Jakarta (ANTARA News) - Penyidik KPK akan membawa berkas pemeriksaan lengkap OC Kaligis untuk ditandatangani ke rumah tahanan Detasemen Polisi Militer (Denpom) Guntur.

"Kami dikontak salah satu penyidik, dibilang hari ini ada pelimpahan untuk P21, yaitu berkas (pemeriksaan) diserahkan dari penyidik kepada penuntut umum. Rencananya mau dilimpahkan di kantor KPK, tapi kalau Pak OC tidak bisa di kantor KPK maka pelimpahan dilakukan di rutan Guntur, saya sekarang mau ke sana," kata salah satu pengacara OC Kaligis, Humprey Djemat di gedung KPK Jakarta, Selasa siang.
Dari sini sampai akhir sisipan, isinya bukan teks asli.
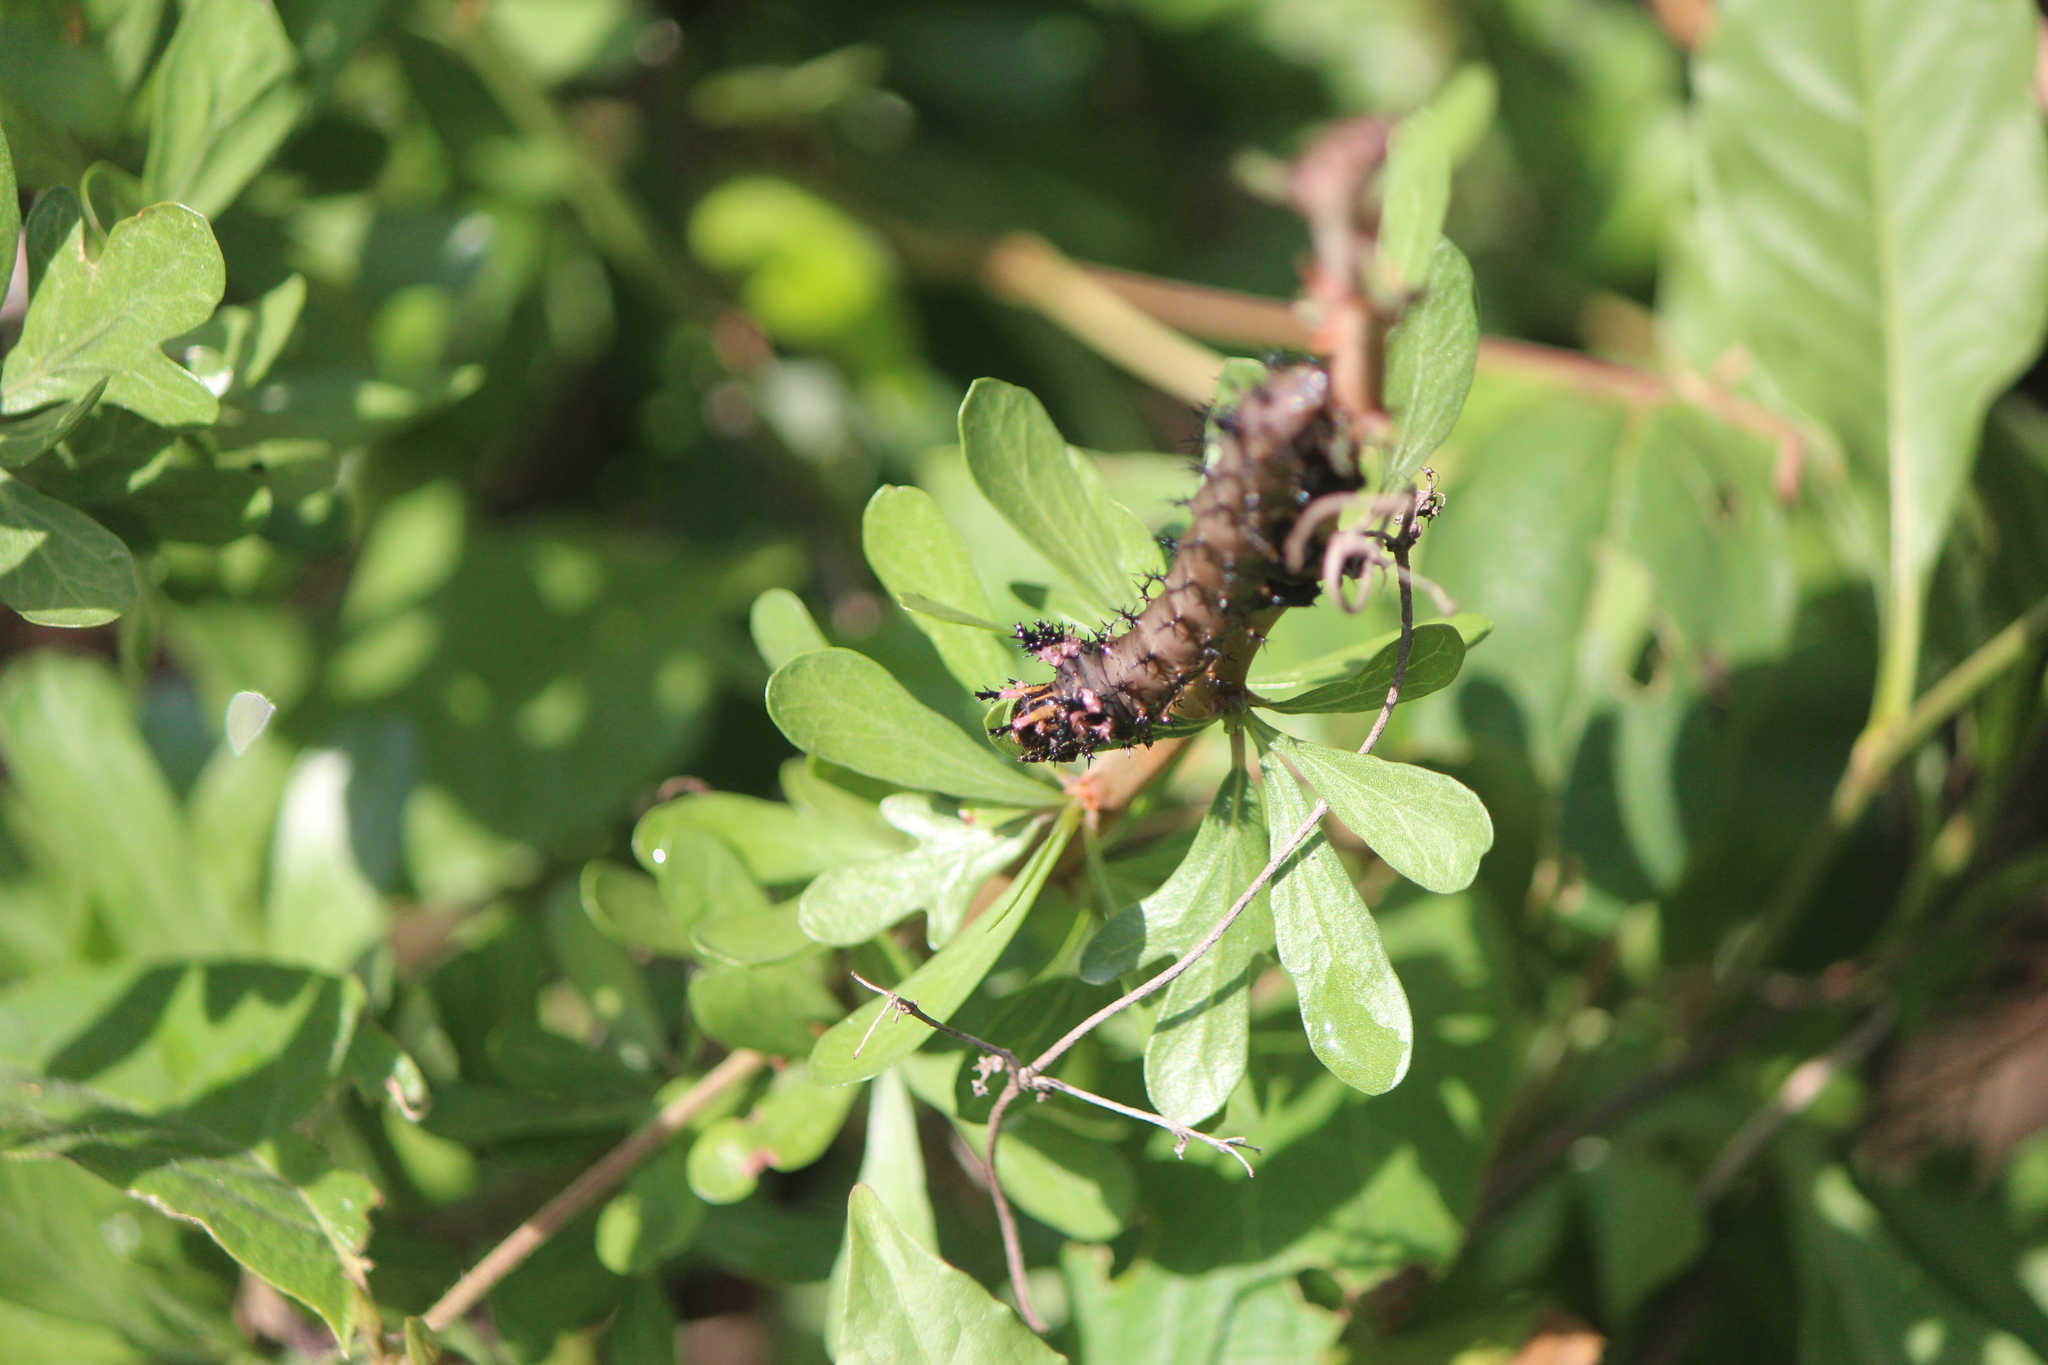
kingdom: Animalia
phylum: Arthropoda
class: Insecta
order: Lepidoptera
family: Saturniidae
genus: Citheronia
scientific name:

Sejak ditahan pada 14 Juli 2015 lalu, OC Kaligis baru sekali diperiksa, dan setelah itu ia selalu menolak diperiksa baik sebagai saksi maupun tersangka. Kaligis juga menolak untuk menandatangani berkas pemeriksaan.

"Sebelumnya Pak OC tidak mau tidak tanda tangan, kalau soal seperti itu pasti KPK punya mekanismenya, seperti kemarin perpanjangan penahanan. Karena Pak OC Kaligis nggak mau menandatangani, penolakannya juga tidak mau ditanda, ada kamera video yang dibawa dan merekam segala sesuatu, KPK punya caranya untuk itu. Mungkin orang-orang diseret atau dipaksa untuk tanda tangan," tambah Humprey.

Namun, Humprey mengaku bahwa OC Kaligis akan membuka segala sesuatunya di pengadilan.

"Pak OC kan dari awal sudah bilang bahwa dia akan buka semua di pengadilan. Kenapa tidak di KPK, karena di sini dia merasa diperlakukan tidak adil. Kalau di pengadilan dia berharap bahwa pengadilan akan jujur dan adil. Saya rasa Pak OC yang tahu semua," tegas Humprey.

KPK sudah menetapkan delapan orang tersangka dalam kasus ini yaitu sebagai penerima suap terdiri atas Ketua PTUN Medan Tripeni Irianto Putro (TIP), anggota majelis hakim Amir Fauzi (AF) dan Dermawan Ginting (DG) serta panitera/Sekretaris PTUN Medan Syamsir Yusfan (SY), sedangkan tersangka pemberi suap adalah pengacara senior OC Kaligis, anak buahnya bernama M Yagari Bhastara Guntur (MYB) alias Gerry, Gubernur Sumatera Utara Gatot Pujo Nugroho dan istrinya Evi Susanti.

Perkara ini dimulai ketika Kepala Biro Keuangan Pemerintah Provinsi Sumut Ahmad Fuad Lubis dipanggil oleh Kejaksaan Tinggi dan juga Kejaksaan Agung terkait perkara korupsi dana bantuan sosial provinsi Sumatera Utara tahun 2012-2014.

Atas pemanggilan berdasarkan surat perintah penyelidikan (sprinlidik) yang dikeluarkan oleh dua lembaga penegak hukum tersebut, Fuad pun menyewa jasa kantor pengacara OC Kaligis untuk mengajukan gugatan ke PTUN Medan.

Berdasarkan UU Nomor 30 Tahun 2014 tentang Administrasi Pemerintahan, PTUN yang berhak menilai apakah aparat sipil negara melakukan penyalahgunaan wewenang.

Dalam putusannya pada 7 Juli 2015, majelis hakim yang terdiri dari ketua PTUN Medan Tripeni Irianto Putro dan anggota Amir Fauzi serta Dermawan Ginting memutuskan untuk mengabulkan gugatan Fuad.

Namun pada 9 Juli 2015, KPK melakukan Operasi Tangkap Tangan (OTT) di PTUN Medan terhadap Tripeni dan anak buah OC Kaligis bernama Moch Yagari Bhastara Guntur alias Gerry dan mendapati uang 5 ribu dolar AS di kantor Tripeni. Belakangan KPK juga menangkap dua hakim anggota bersama panitera/sekretaris PTUN Medan Syamsir Yusfan.

Selanjutnya diketahui juga bahwa uang tersebut bukan pemberian pertama, karena Gerry sudah memberikan uang 10 ribu dolar AS dan 5 ribu dolar Singapura.

Uang tersebut menurut pernyataan pengacara yang juga paman Gerry, Haeruddin Massaro berasal dari Kaligis yang diberikan ke Dermawan Ginting pada 5 Juli 2015.